— What you will do —
Lines from the one containing "right ear: (492, 470)" through the final line of the records below are needed, copied exactly, with no pictures.

[People photos with keypoints]
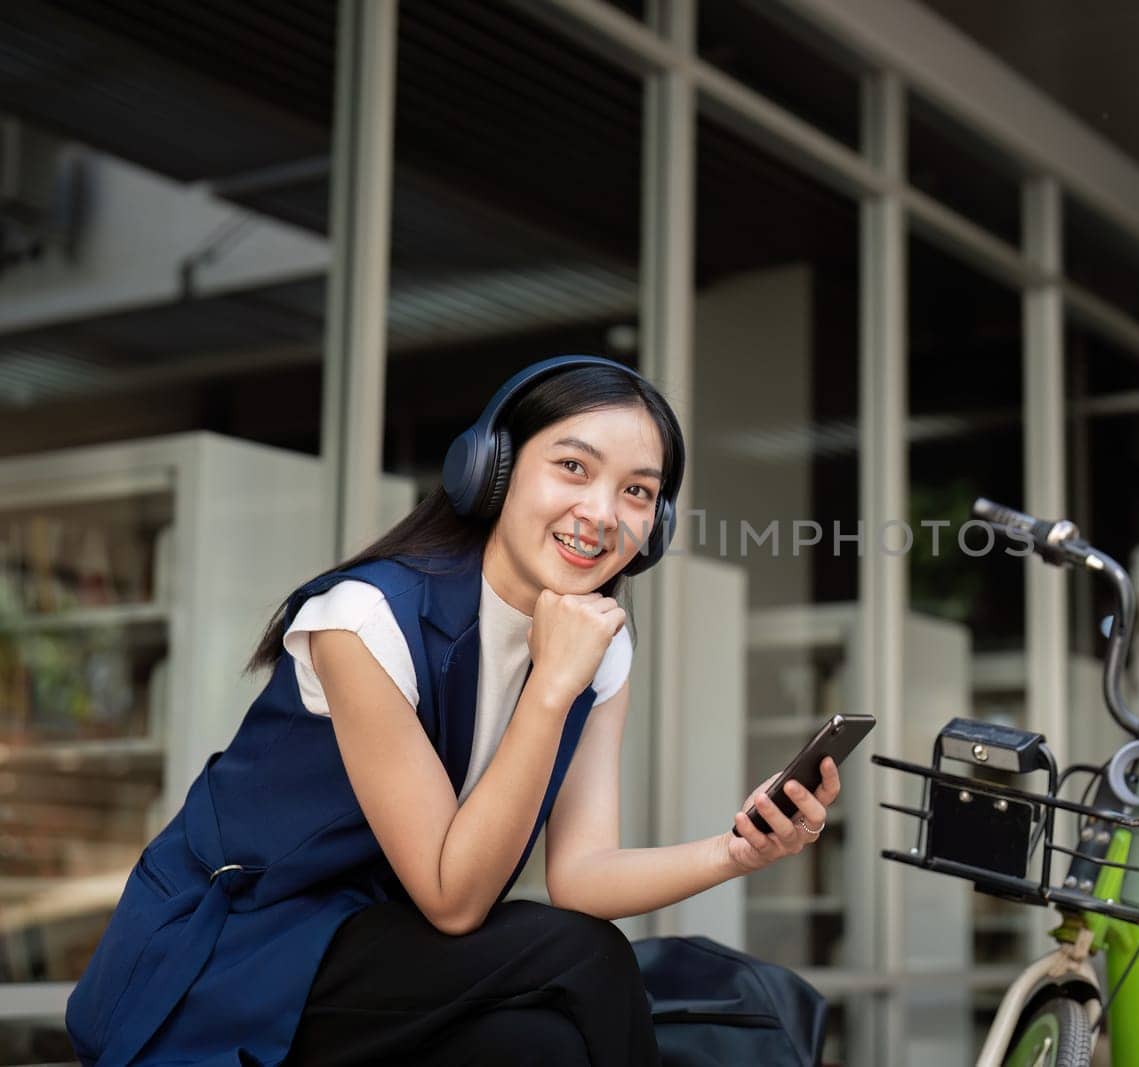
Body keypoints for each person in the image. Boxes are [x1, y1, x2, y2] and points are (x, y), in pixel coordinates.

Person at [65, 355, 842, 1066]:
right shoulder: (363, 620)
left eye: (637, 491)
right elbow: (453, 896)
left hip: (369, 952)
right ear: (492, 470)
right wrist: (549, 686)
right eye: (573, 466)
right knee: (588, 956)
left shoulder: (600, 645)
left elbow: (579, 874)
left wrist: (738, 851)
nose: (603, 512)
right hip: (230, 950)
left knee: (541, 1040)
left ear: (656, 526)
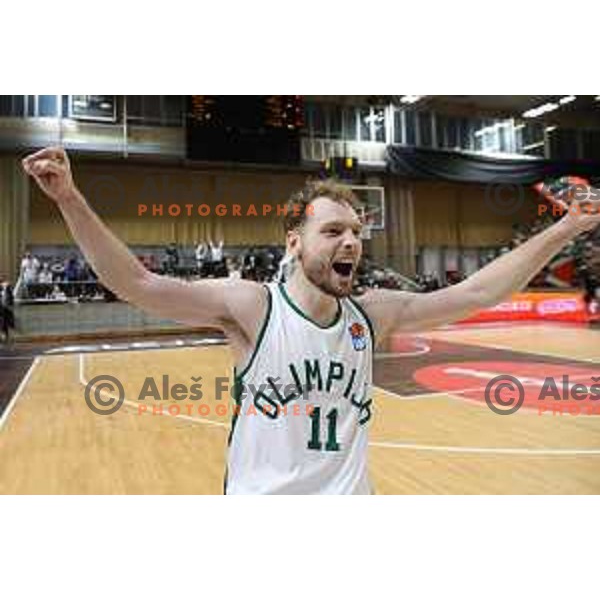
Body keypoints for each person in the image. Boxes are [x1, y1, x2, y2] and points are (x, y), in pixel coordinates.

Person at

— Task result —
right ear: (492, 470)
right wrist: (549, 686)
right eye: (573, 466)
right knee: (588, 956)
left shoulder: (600, 645)
left elbow: (579, 874)
left wrist: (738, 851)
nose: (603, 512)
right hip: (230, 950)
left knee: (541, 1040)
left ear: (656, 526)
Body keypoints for each person in the image. Boxes are [x1, y1, x2, y2] and points are (x, y), in pixel coordinates.

Person at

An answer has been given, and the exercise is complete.